You’re a new ESL / EFL teacher. You have a one-to-one English lesson booked and it’s your first meeting with your student. Or perhaps you’re teaching a new English class or substituting for another teacher. You haven’t had a lot of time to prepare and you have no idea what to do first. You want to break the ice and get to know your student or class. You feel stressed and overwhelmed. Easy. Relax. I’ve prepared a solution for you, read on.
A Handy Booklet
In your emergency, improvisation toolkit, carry around a simple ‘All About You’ / ‘Things About Me’ booklet. This handy time-saver is filled with questions you can ask about a student’s background, their English learning, hobbies and interests, likes and dislikes and more. It will help you get through that first lesson or that emergency substitution session, and help you build a profile of your English learner/s.
You can take the idea, rename it, adapt it and prepare a questionnaire which your students can use to gather information about you too.

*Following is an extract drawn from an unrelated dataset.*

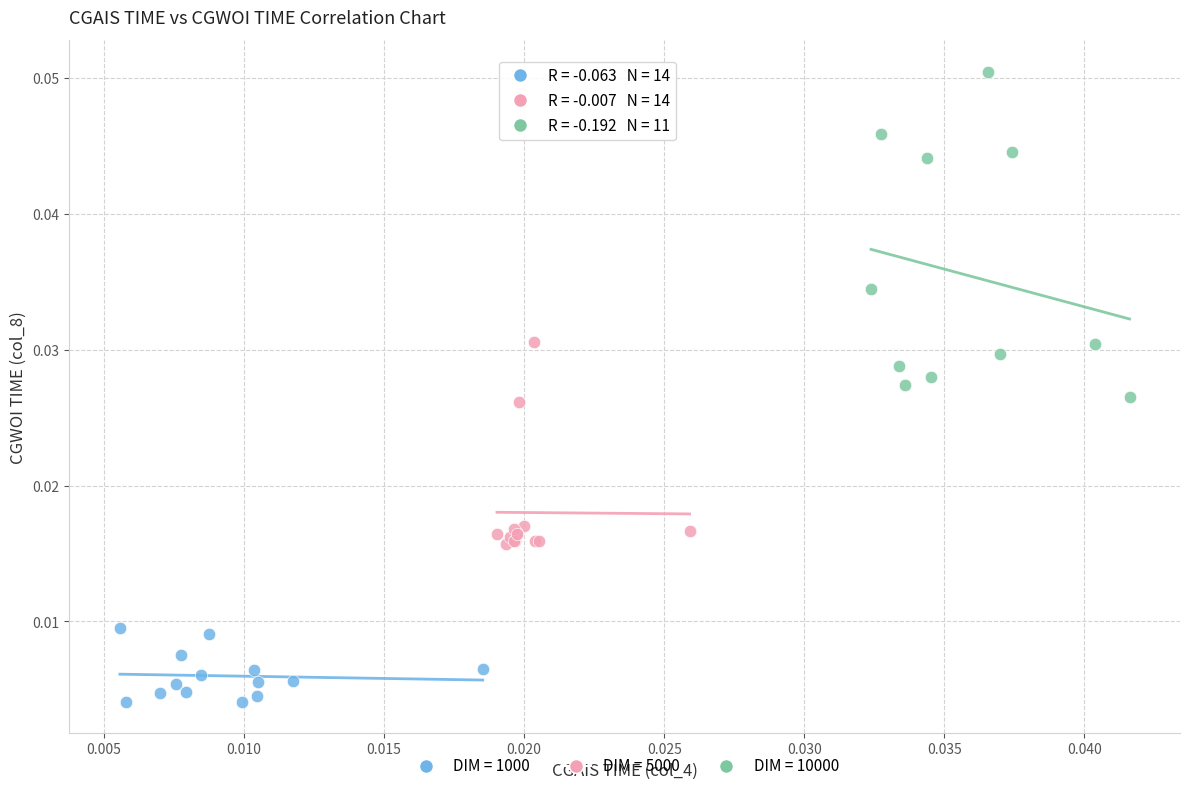

Which series reaches the minimum Y coordinate?

DIM = 1000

In future lessons, discussions can be held about common interests, likes and dislikes or interesting personal facts.
Here’s one I prepared earlier
Perhaps you don’t have time to prepare such a booklet. I’ve prepared one for downloading which you can use. Once you have the general format of this informal questionnaire, you can change it according to your teaching needs.
Some of the benefits of this simple but essential booklet are:
- You can gather a lot of information easily.
- You will have all the contact information you need in one place.
- You can use it to practise speaking, listening, reading and writing depending on how you wish to present and use it.
- You can gain a basic idea of a student’s level of language skills which can be checked further in follow-up lessons.
- You can pinpoint quickly difficulties a student may feel they have in English.
- You can gather ideas for topics and talking points for future lessons based on likes / dislikes / hobbies and interests.
- You can personalise the learning experience and provide meaningful content.
- The student will feel you are interested in them. The more our students feel we paying them attention, the more invested they become in their lessons.
- You can get an idea of how a student feels about school and studying.
- You can start to understand where a student’s strengths and weaknesses lie in other subjects.
You can find more about this essential toolkit and other useful guidebooks in the Free Resources page or download it here.
I hope you find it useful!
Please ensure that any information collected is with the consent of the student or a parent. Before collecting any information, personal or diagnostic, communicate directly with students or if necessary parents to preempt confusion and misunderstanding. They need to be informed that any information you collect is used for valid purposes only that have been clearly explained and information will not used in any way that is incompatible with those purposes. Also ensure the information is kept securely and only for as long as necessary and is to be used for the purposes they have been informed about.